Report: Affordable Apartments Headed For Extinction
Sept. 26, 2018, 5:05 p.m.
The city's stock of apartments within a minimum-wage budget has been rapidly shrinking.

Correction: The Comptroller's Office reported Wednesday evening that it made a "calculation error" in its original report, which stated that the city lost 1.069 million units renting for less than $900 per month between 2005 and 2017. The actual figure is 425,492 units. We have updated our article to reflect the change.
Revision to “The Gap is Still Growing” report: pic.twitter.com/DNPJGlCgNl
— Scott M. Stringer (@NYCComptroller) September 26, 2018
New York real estate is rife with wildly overpriced listings: Would you like to rent this couch-sized studio for $2,500 a month? Would you pay $1,375 for the privilege of awakening to the invigorating patter of freezer drip from your bunk-bed-slash-kitchenette? Do you have $500,000 to spend on an apartment you can fold into an armoire? What about $2,000 per month you'd gladly pay for a good old-fashioned kitchen shower? True, these real listings that are not jokes may not paint a wholly accurate picture of the average New York living situation, but according to a new report, their high price tags do.
Data from City Comptroller Scott Stringer's office, published Tuesday, offers a bleak update to a 2014 report on the city's affordable housing stock. Four years ago, 400,000 listings priced under $1,000 per month had been wiped from the housing market between 2000 and 2012, at the same time as median rents surged by 75 percent.
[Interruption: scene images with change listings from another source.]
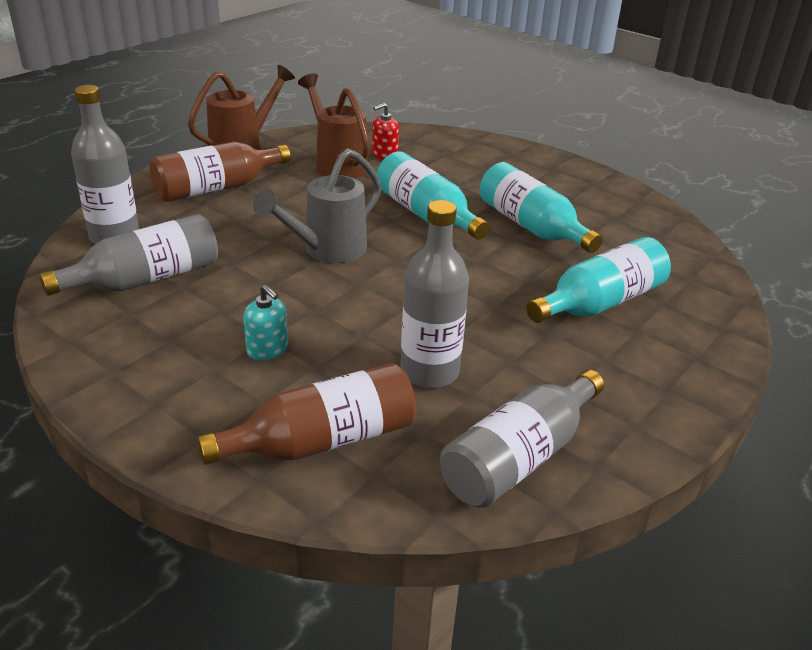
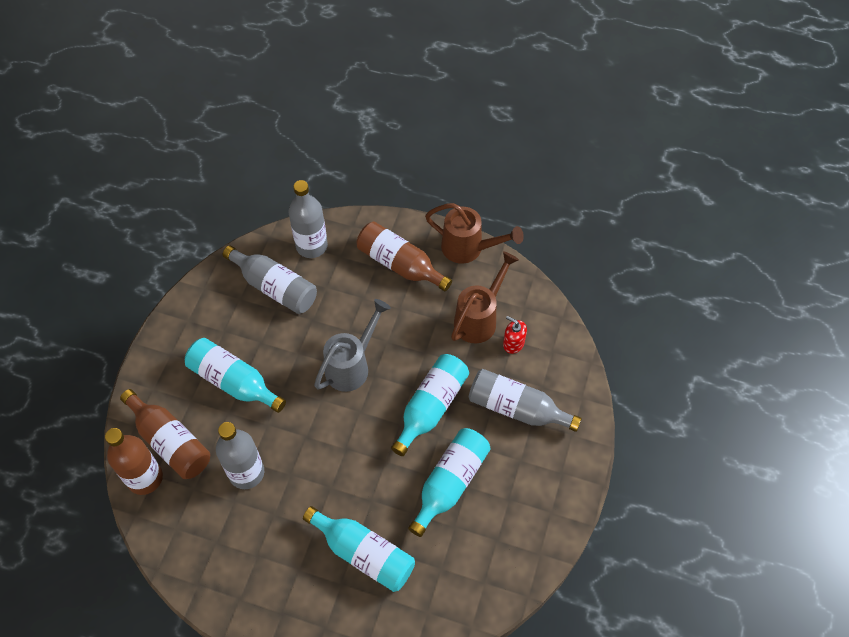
camera: 70 degrees right, 25 degrees up
(267, 350) = (234, 382): turquoise soap dispenser -> turquoise bottle
(327, 250) = (352, 366): grey watering can -> grey watering can turned 105 degrees clockwise
(372, 488) = (145, 478): none -> brown bottle
(519, 457) = (190, 542): grey bottle -> grey bottle (517, 408)

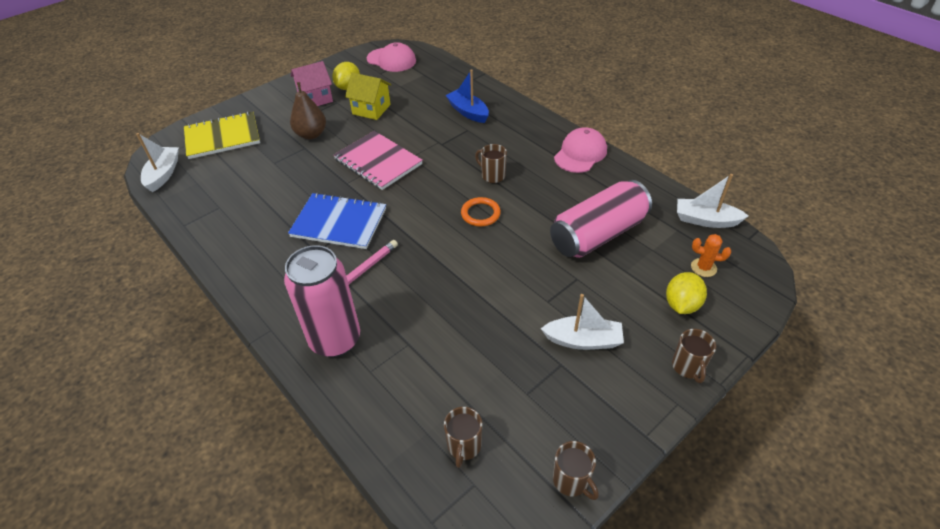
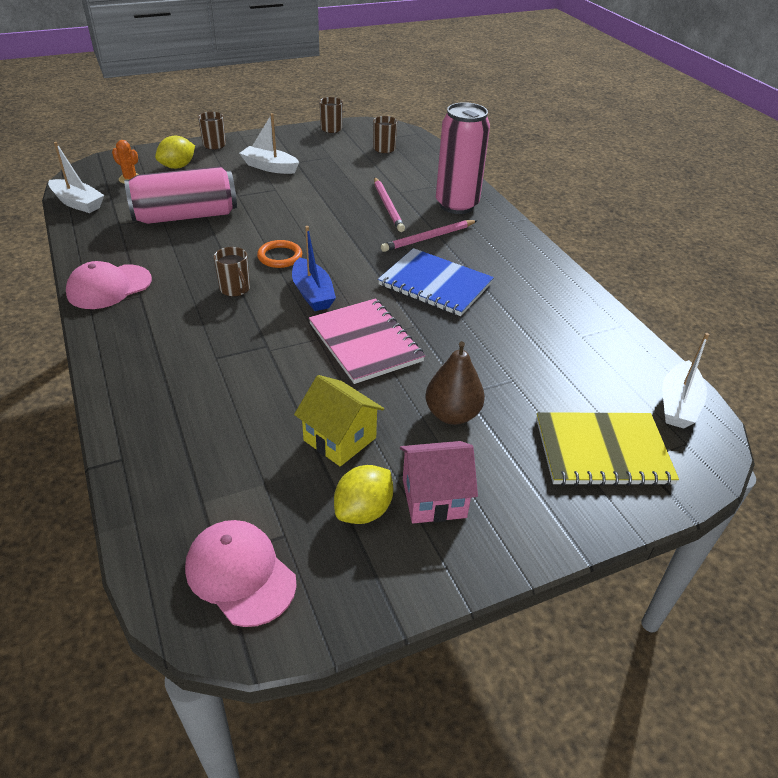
camera: 165 degrees left, 5 degrees down
(412, 312) = (388, 206): none -> pink pencil
(468, 112) = (190, 387): blue boat -> blue boat (312, 293)

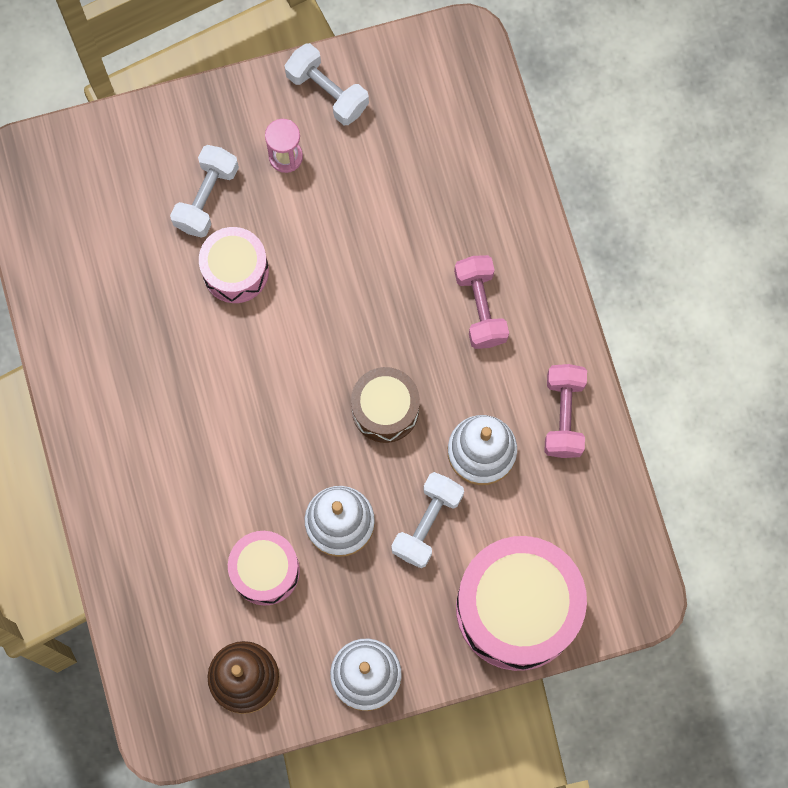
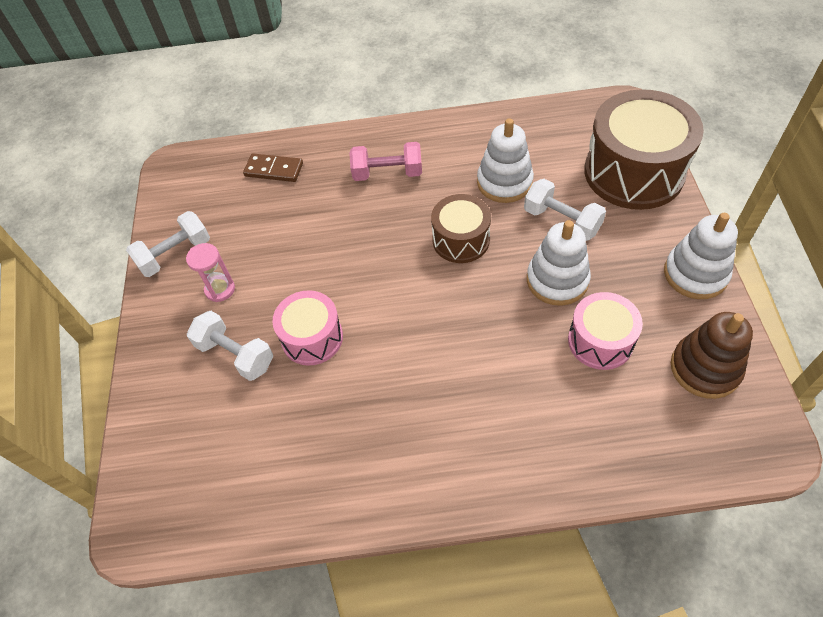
camera: 75 degrees left, 20 degrees down
(470, 167) = (274, 170): none -> brown domino
(517, 608) = (633, 172): pink drum -> brown drum
(563, 415) = (482, 134): pink dumbbell -> none

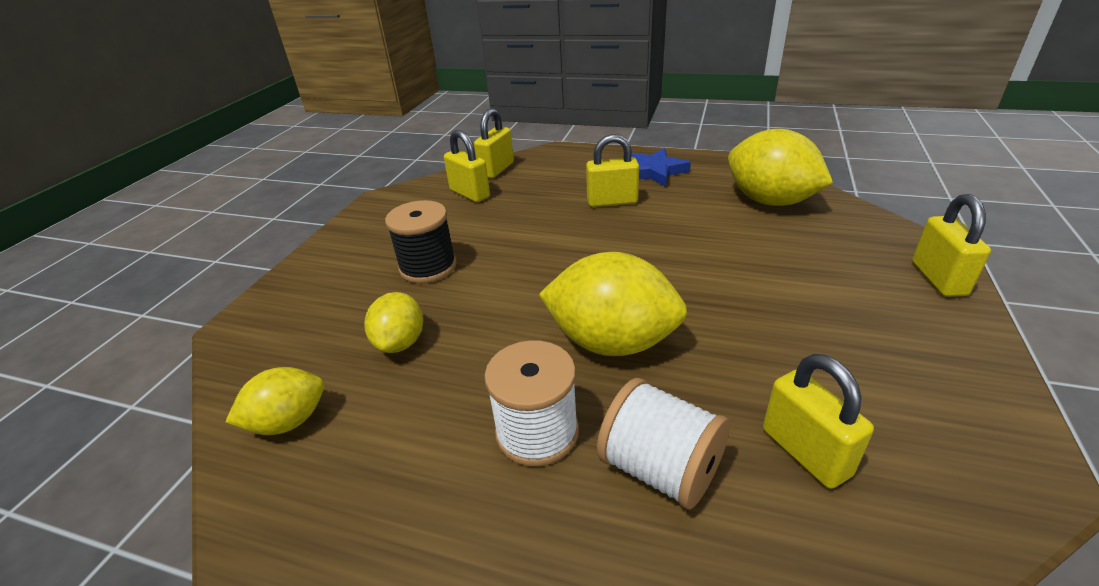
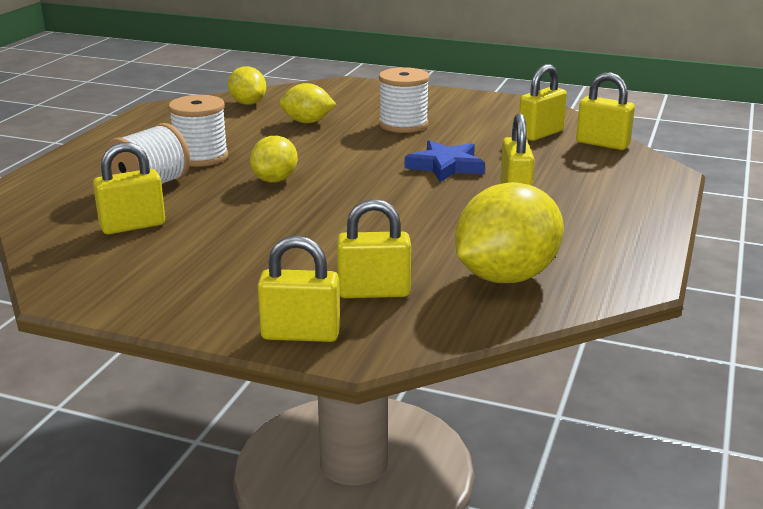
camera: 90 degrees right, 10 degrees down
(428, 267) = (403, 124): black spool -> white spool
(612, 342) = (275, 180): yellow lemon -> yellow lemon, size x0.58
(654, 171) = (599, 220): blue star -> blue star (445, 166)
(838, 252) = (374, 292): none -> yellow padlock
Now, the report shows that 425,492 under-$900 rentals disappeared between 2005 and 2017. In that time, the city got 235,000 units priced between $1,051 and $1,650, and over 111,000 units priced $2,700 and up.
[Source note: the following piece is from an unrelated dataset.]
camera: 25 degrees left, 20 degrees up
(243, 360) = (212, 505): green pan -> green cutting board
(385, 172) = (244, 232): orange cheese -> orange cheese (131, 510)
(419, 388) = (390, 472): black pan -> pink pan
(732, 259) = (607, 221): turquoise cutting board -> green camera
In part, we can blame this trend on population growth: The report notes that the city took on 576,000 new residents between 2005 and 2016, but just over 76,000 occupied rental units. Meanwhile, unavailable units ballooned by 51 percent.
At the same time, the city's rent-regulated housing stock plummeted by 88,518 units from 2005 to 2017, losing more units than it gained every year during that 12-year period except for 2017. The report attributes this phenomenon to high rent vacancy deregulation, a provision that means units lose stabilization status when tenants decline to renew their leases and "that unit's maximum legal rent exceeds a deregulation threshold set by the State." That threshold jumped from $2,000 to $2,500 in 2011, continuing to climb all the way to $2,700 in 2015, which—per the report—"may also explain why three-quarters of units renting for over $2,700 were unregulated in 2017."
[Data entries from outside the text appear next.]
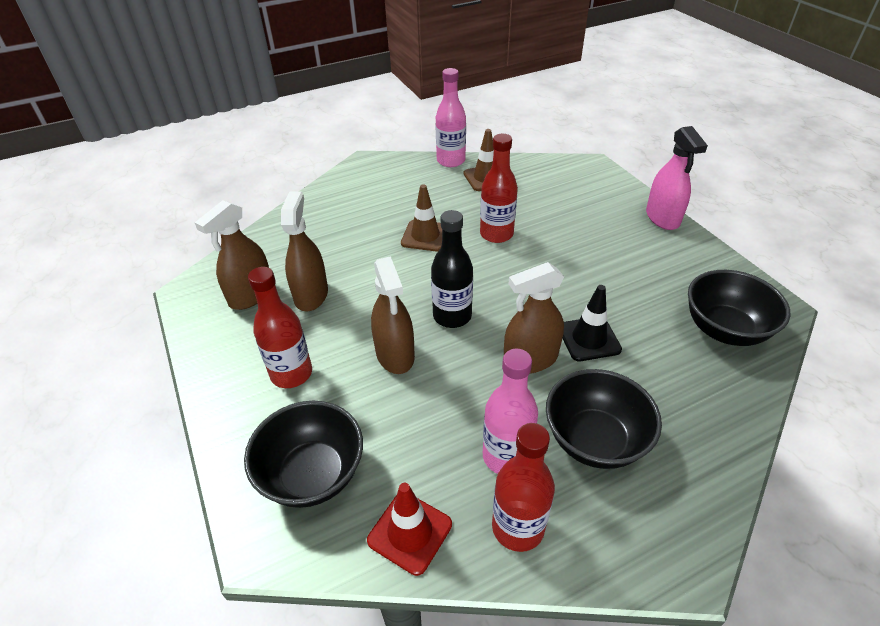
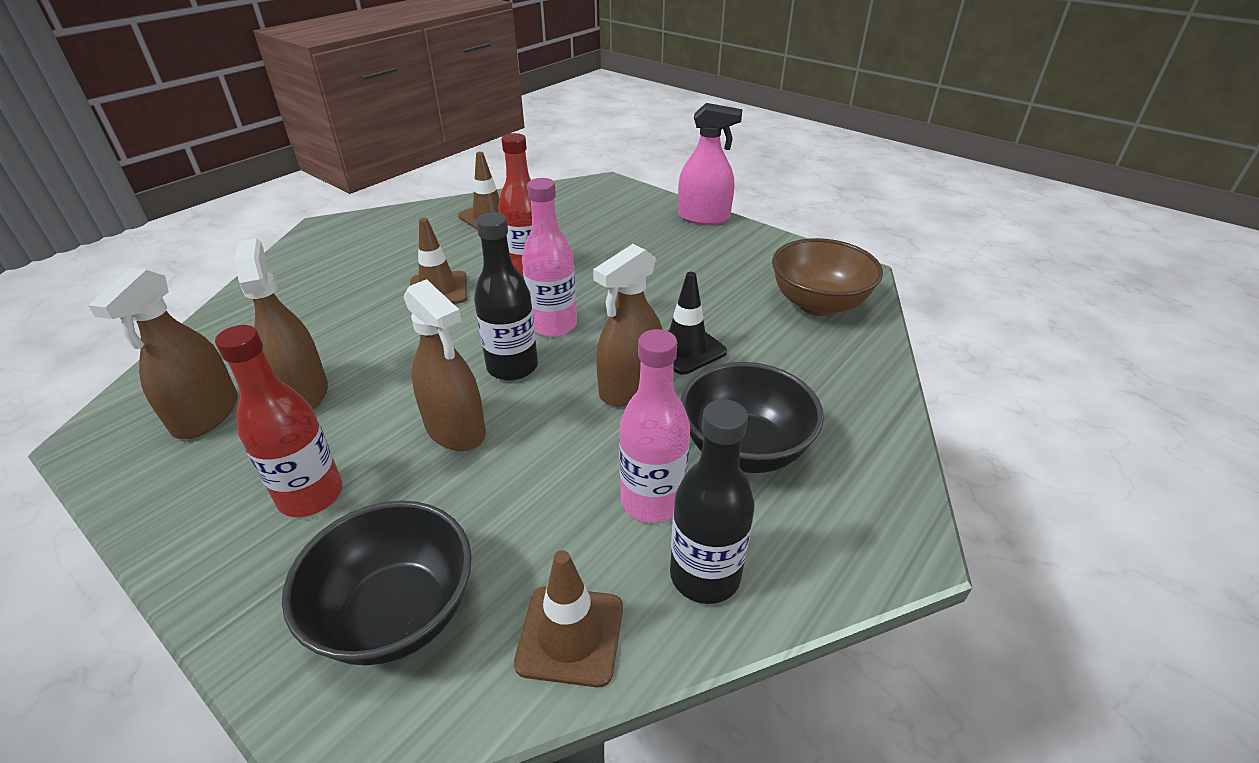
camera: 25 degrees left, 5 degrees down
(410, 532) = (570, 635): red traffic cone -> brown traffic cone
(451, 161) = (437, 207): pink bottle -> pink bottle (553, 325)
(518, 527) = (705, 575): red bottle -> black bottle
(662, 218) = (703, 217): pink spray bottle -> pink spray bottle turned 45 degrees counterclockwise
(724, 329) = (818, 304): black bowl -> brown bowl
"Unless Albany lawmakers strengthen renters' rights and expand rent stabilization, this will become a city where the entrance fee will become a two-million-dollar condo," Stringer said at a press conference on Tuesday, according to Patch. "And that kind of city betrays everything we stand for."
Indeed, as Patch reports, the most a minimum wage worker can be expected to pay per month is $900 toward rent, if they also want to eat and commute.
Recent years have seen an uptick in the number of fabulously wealthy New Yorkers deciding to rent when they could reasonably afford to buy, contributing to the scarcity of affordable apartments. Some landlords have also undertaken harassment campaigns to drive out rent-stabilized tenants, freeing up prime real estate and charging far more for it. Mayor de Blasio has pledged to make or preserve 300,000 affordable units by 2026, but the prognosis on that plan does not look promising. Still, Stringer says the housing crisis is "a fight we can win." The most pertinent question would seem to be: how?